The weight initialization in keras is done using the glorot uniform initializer by default. The optimizer is quite robust with respect to this initialization, but still it might be the cause. In compute_bucket_scores you use the midvalue as an estimator of the mean, which in turn is not robust, so maybe this is the source of the problem, as it is exactly the "y_low_high" test that fails.
Unit tests main intent is to avoid functional regression when the software changes, like upgrading a package dependency, making changes to a function, etc.
Then I will try to run donut.py as standalone.

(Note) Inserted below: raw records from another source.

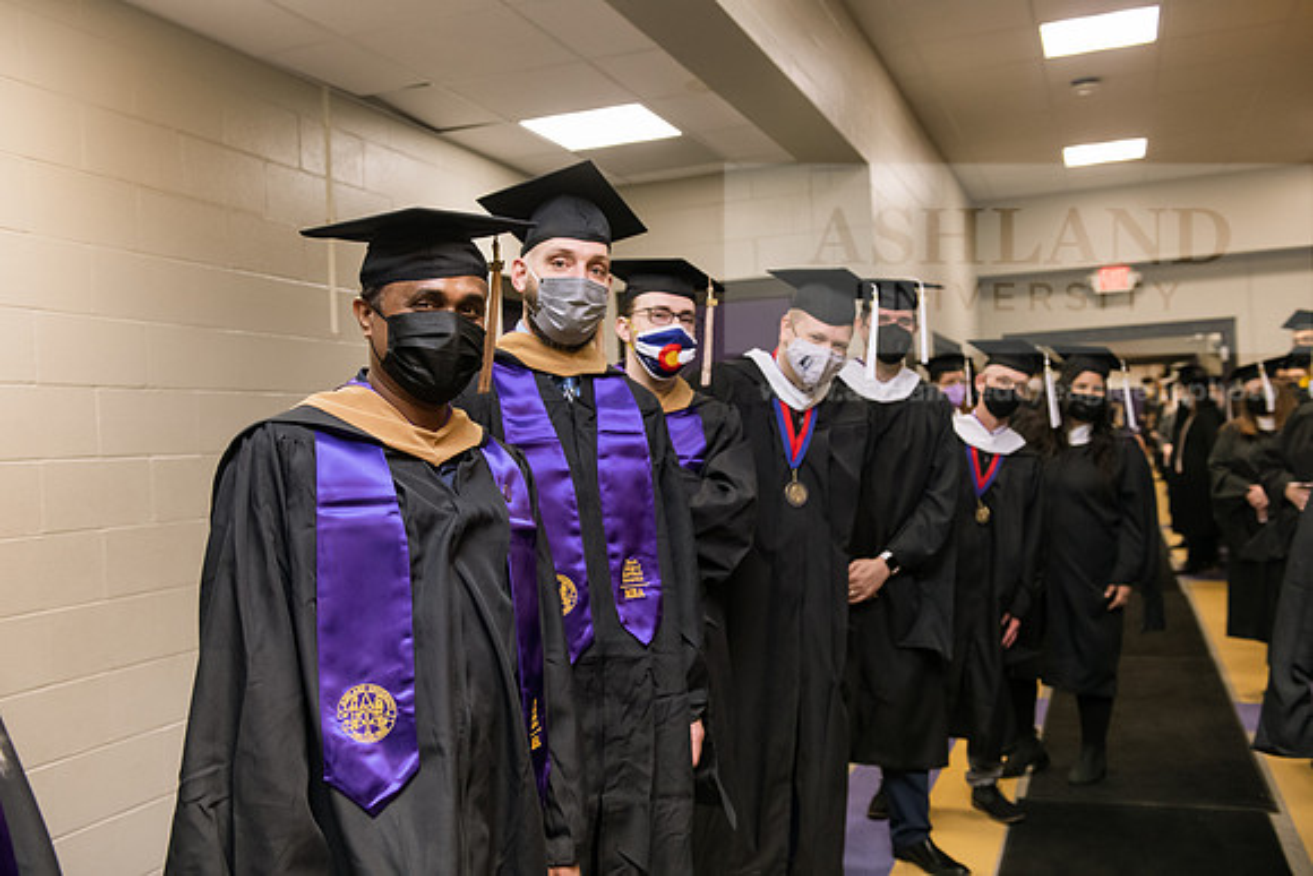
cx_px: 656
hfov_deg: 54.4
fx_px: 1277
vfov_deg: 37.9
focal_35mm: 35
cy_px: 438
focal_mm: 35
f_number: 4.5
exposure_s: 1/160
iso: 1600
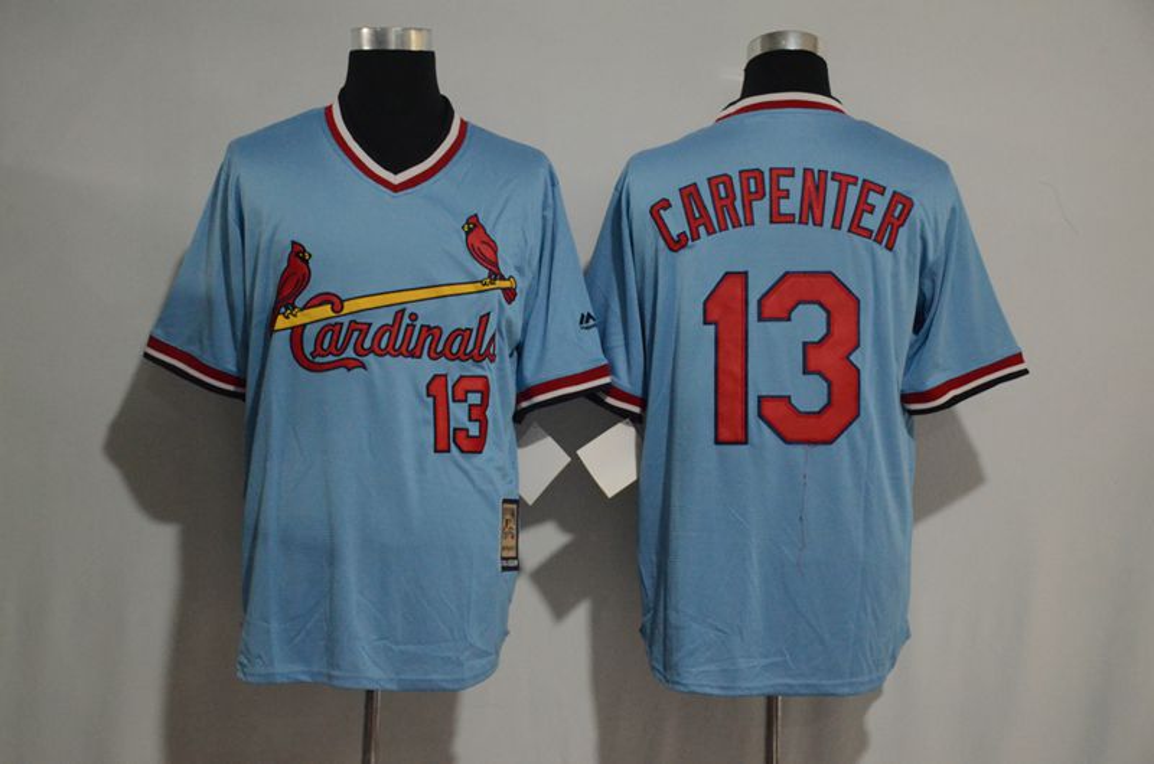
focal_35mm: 63
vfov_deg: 21.5
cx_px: 577
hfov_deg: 32.0
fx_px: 2015
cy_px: 382
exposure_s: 1/100
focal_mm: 42
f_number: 5
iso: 4000
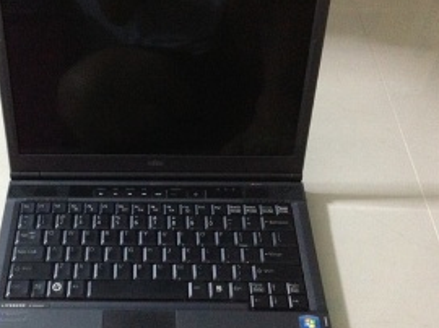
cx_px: 141
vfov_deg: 30.8
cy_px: 179
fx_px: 596
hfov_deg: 39.9
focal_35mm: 47
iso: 800
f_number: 2.4
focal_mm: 4.13
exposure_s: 1/17
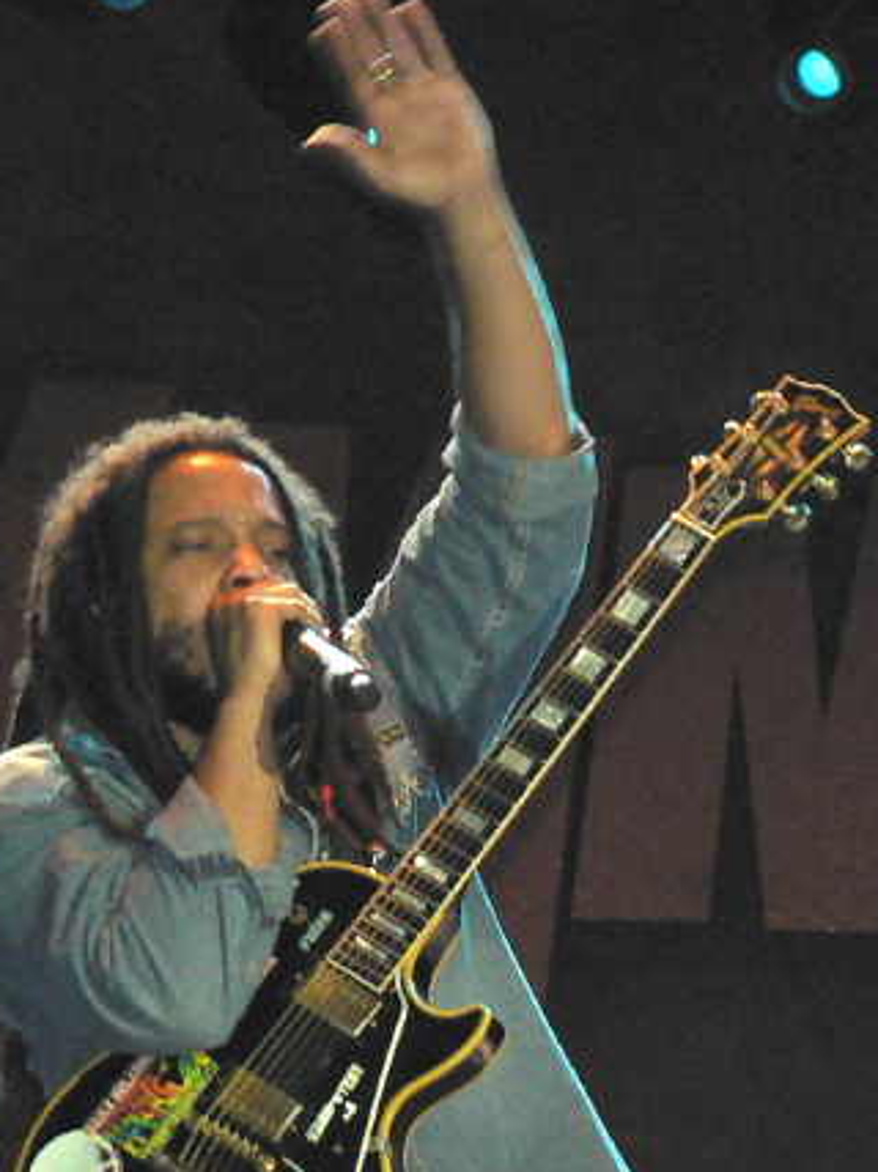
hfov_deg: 14.2
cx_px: 486
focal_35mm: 104
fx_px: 3519
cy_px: 774
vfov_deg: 18.9
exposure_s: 1/60
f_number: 3.2
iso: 400
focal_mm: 12.6
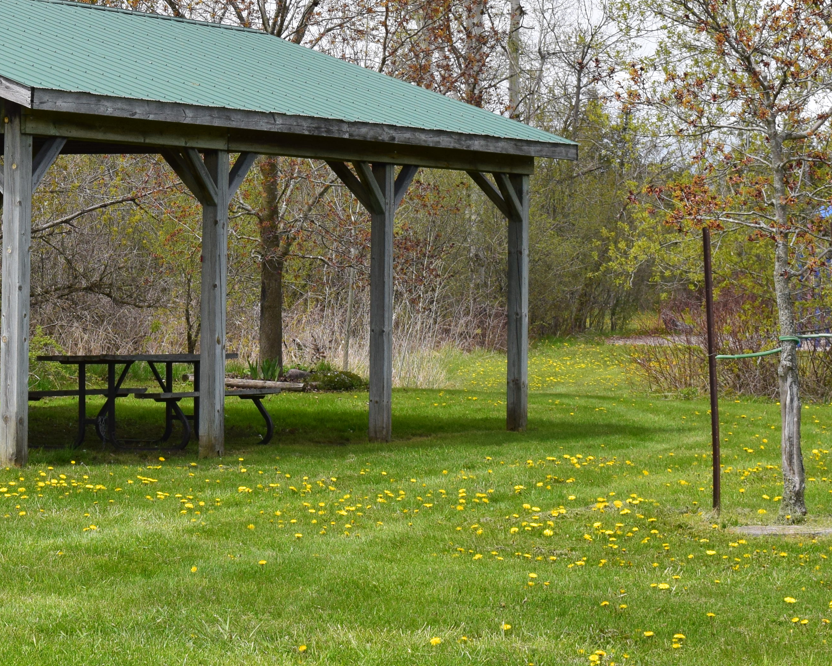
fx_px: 2784
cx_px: 132
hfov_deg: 16.8
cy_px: 57
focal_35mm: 113
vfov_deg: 13.5
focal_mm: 35
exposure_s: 1/500
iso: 400
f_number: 11
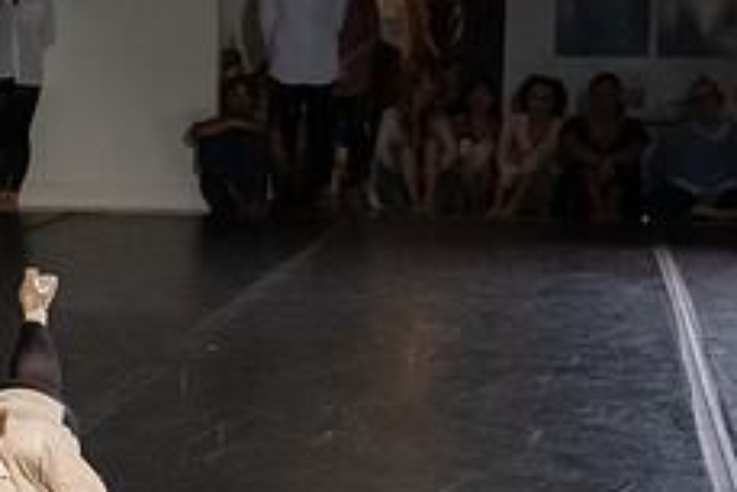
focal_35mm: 102
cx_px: 2
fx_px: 2089
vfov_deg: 13.4
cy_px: 375
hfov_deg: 19.4
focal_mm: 28
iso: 6400
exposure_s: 1/400
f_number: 4.5
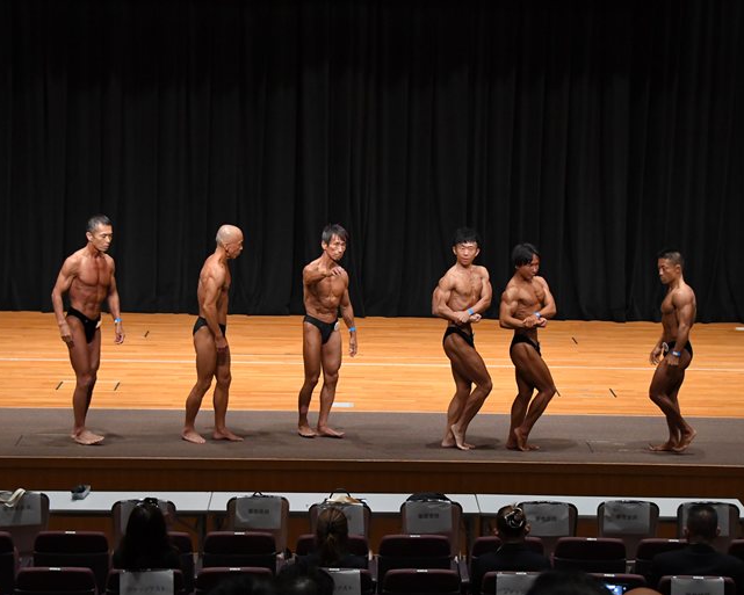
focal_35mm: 110
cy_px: 298
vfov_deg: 14.0
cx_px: 424
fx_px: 2423
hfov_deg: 17.5
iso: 4000
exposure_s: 1/400
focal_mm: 65
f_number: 5.6
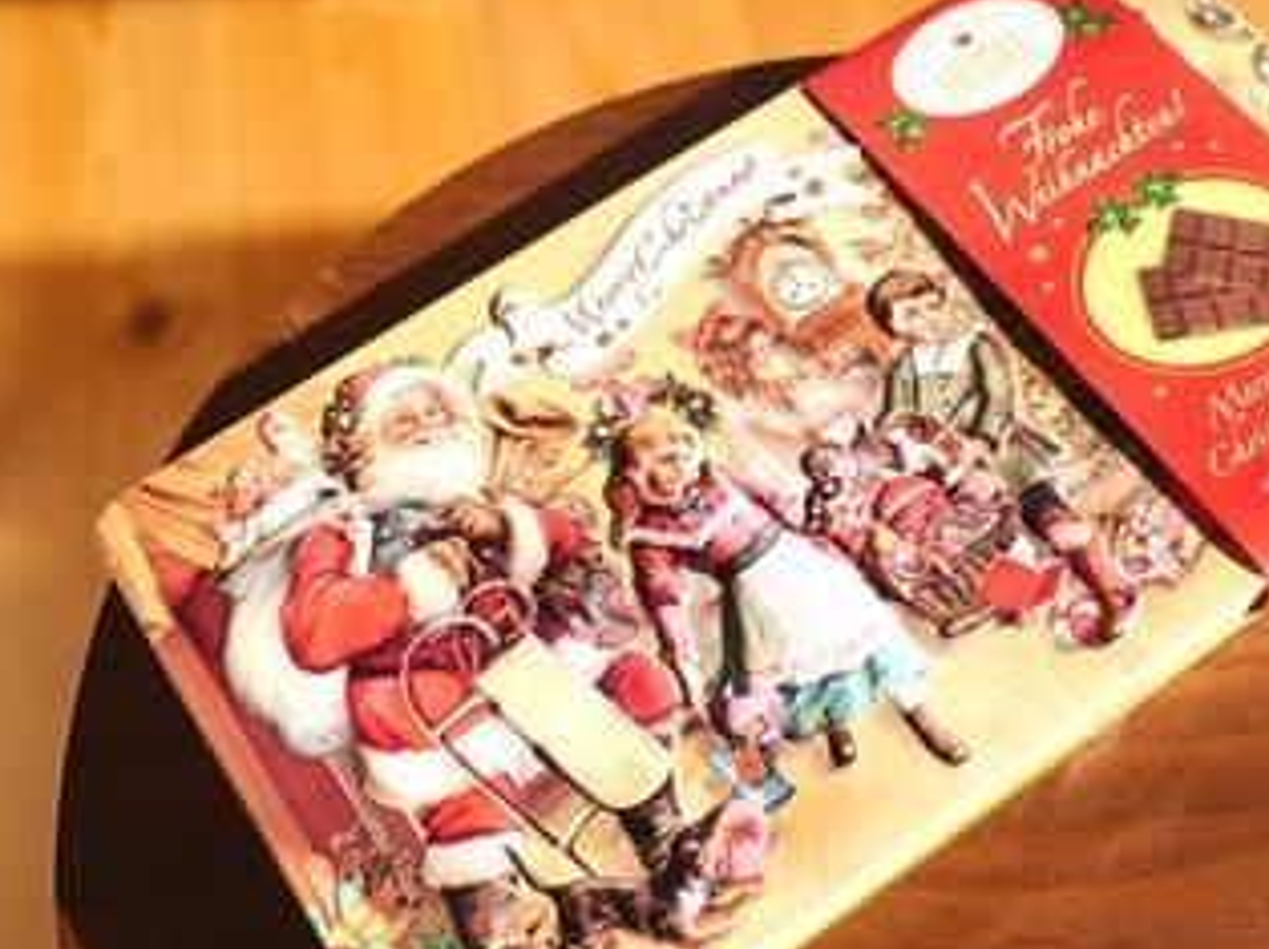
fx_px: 1465
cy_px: 573
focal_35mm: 40
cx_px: 764
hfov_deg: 46.6
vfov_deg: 35.8
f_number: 2.5
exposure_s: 1/500
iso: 160
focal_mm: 14
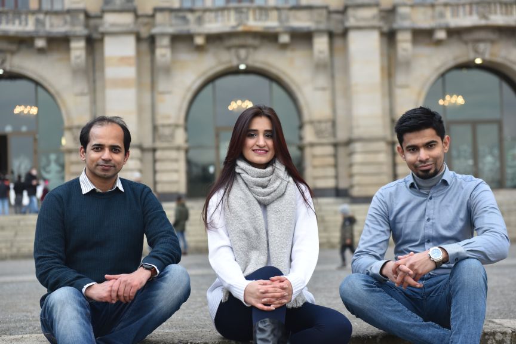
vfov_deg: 19.5
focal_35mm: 70
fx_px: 1003
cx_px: 258
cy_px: 172
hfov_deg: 28.8
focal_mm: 70
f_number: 3.5
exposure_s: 1/200
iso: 800
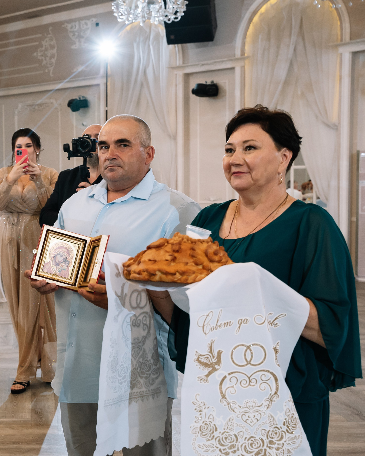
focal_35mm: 56
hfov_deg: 26.3
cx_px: 44
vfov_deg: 33.6
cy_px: 228
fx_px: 756
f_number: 5
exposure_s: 1/125
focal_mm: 39.7
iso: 2000
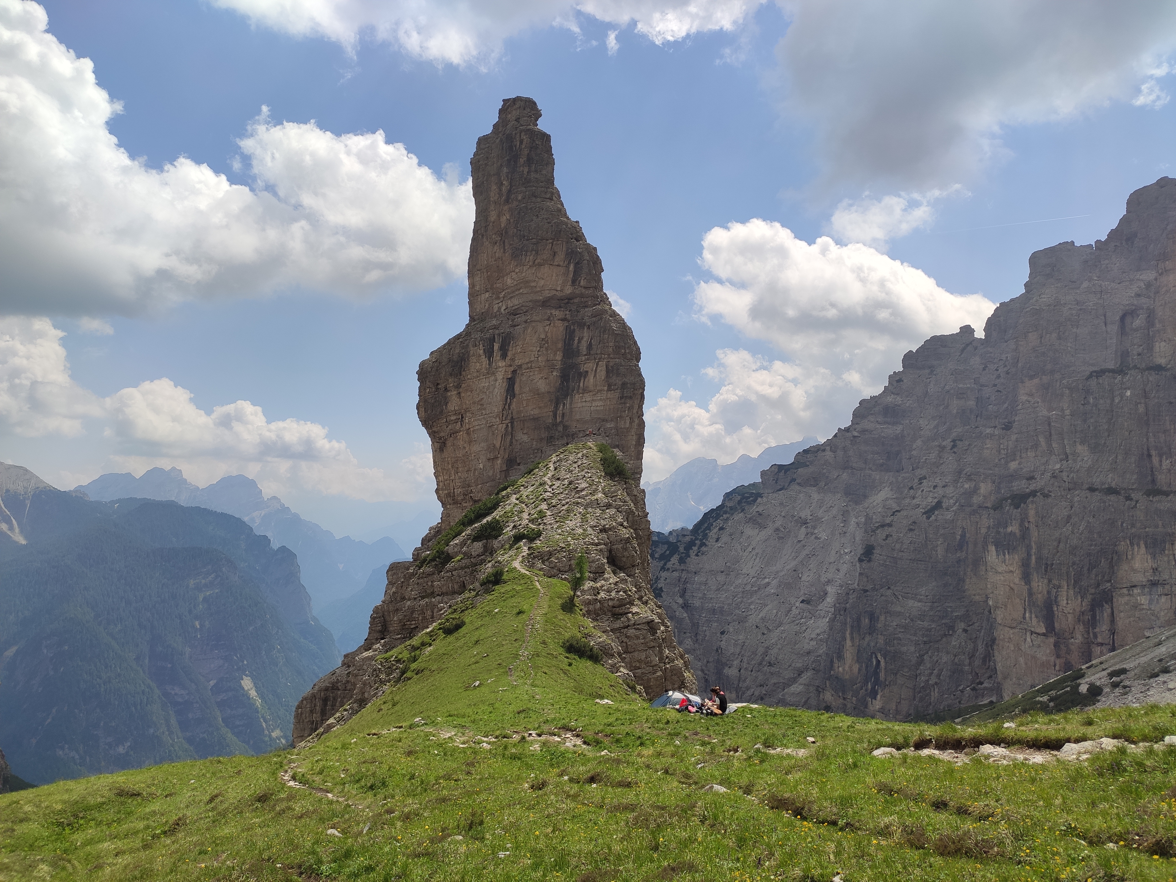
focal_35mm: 26
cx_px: 588
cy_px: 441
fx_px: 883
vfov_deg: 53.1
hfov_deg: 67.3
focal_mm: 4.77
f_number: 1.75
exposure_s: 1/3335
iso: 112
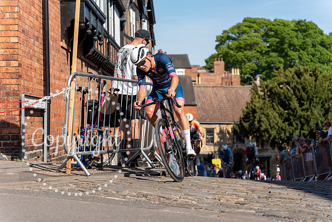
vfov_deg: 18.7
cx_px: 166
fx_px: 673
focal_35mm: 73
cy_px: 111
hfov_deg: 27.7
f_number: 3.5
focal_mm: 73
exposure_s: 1/1000
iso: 100
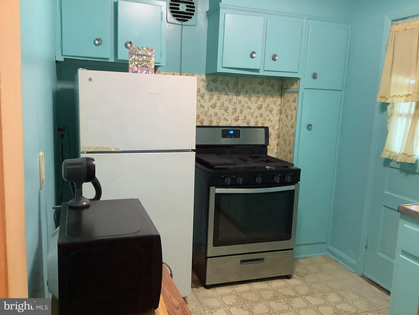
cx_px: 210
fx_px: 375
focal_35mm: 31
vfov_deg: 45.4
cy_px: 158
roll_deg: -1.8
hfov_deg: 58.4
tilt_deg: -9.4
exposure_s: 1/40
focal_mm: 3.3
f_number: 2.4
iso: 400
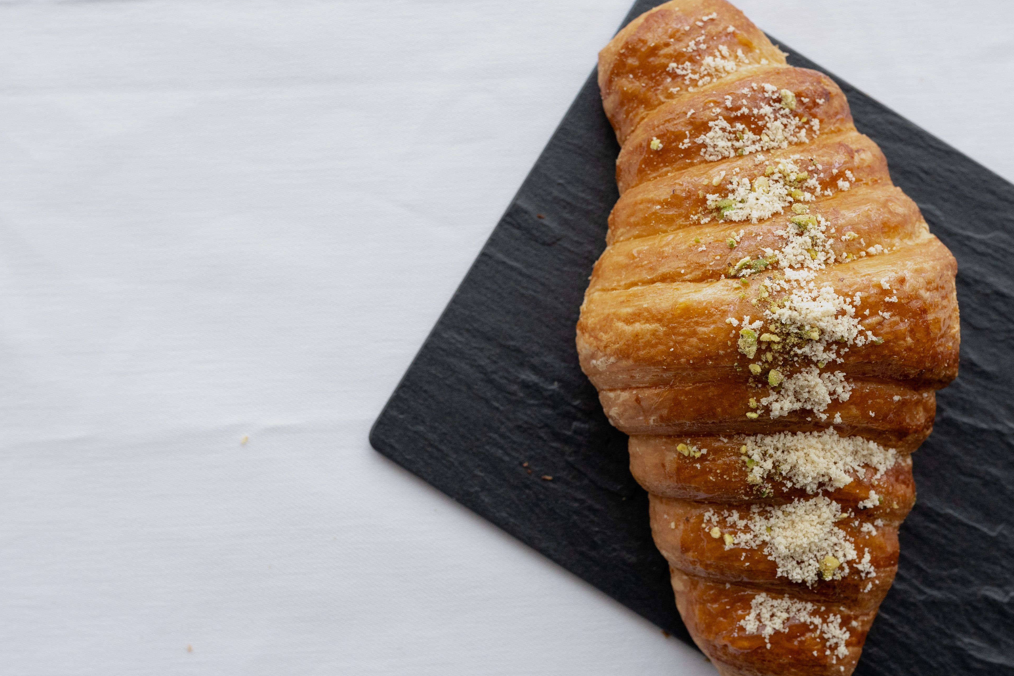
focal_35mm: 53
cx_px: 506
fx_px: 1493
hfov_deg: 37.5
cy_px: 335
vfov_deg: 25.5
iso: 800
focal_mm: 35
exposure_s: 1/160
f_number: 5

I just thought it would make sense to have a test for the model performance, since it might depend on the version, too.
But let's do it. It's easy to roll out a VAE baseline model and compare.
I did this, where I chose a dataset in which the first differences were approximately normally distributed (most of the ones I used so far share this property) and just applied a Grubbs outlier test (level of significance = 0.005) on the differences. Note that this approach is very naive, hence serves quite well as a baseline. However, it outperformed loudml on all non-test datasets.
Using variance, the softplus layers and epsilon trick is on the todo list.
This will not take long to implement, once I get the tests running!
Help much appreciated, and happy to receive feedback.
I am very much inclined to help and this is why I call so many thing in question. I simply suspect that the architecture of the autoencoder is suboptimal. So is there a particular reason you changed the architecture for the network (did it perform better or equally well on some data)? I assume you are aware that you work with about half the layers as DONUT, correct? Lastly, have you checked the issue mentioned in my first post (latent loss function)? If not, just link me the paper or article you used to compute the loss and I will check!
Just pushed fresh changes on master and upgraded to TF 1.13.2 at the same time. So if you have a virtualenv you can do pip install base/vendor/requirements.txt to upgrade.
Changes:
- Added the missing layers, set L2 regularization, clip norm, etc, to use the empiric values defined in the original publication
- Used beta as suggested in latent loss calculation
Tip to set the random seed and get reproducible output during development, you can run:
export PYTHONHASHSEED=0 ; export RANDOM_SEED=10 ; nosetests -v -s tests/test_donut.py
If 10 is not working for you, you can pick another seed value. I agree some unit tests are not solid and changing the seed value can easily cause some tests to fail.
Update: the master branch is now packaging the server code. You can find the CLI client on PyPI: named loudml-python
Donut missing layers has been added as well as the default hyper parameters from the original publication. Softmaxs still missing.
More help needed to make progress on this issue? Let me know.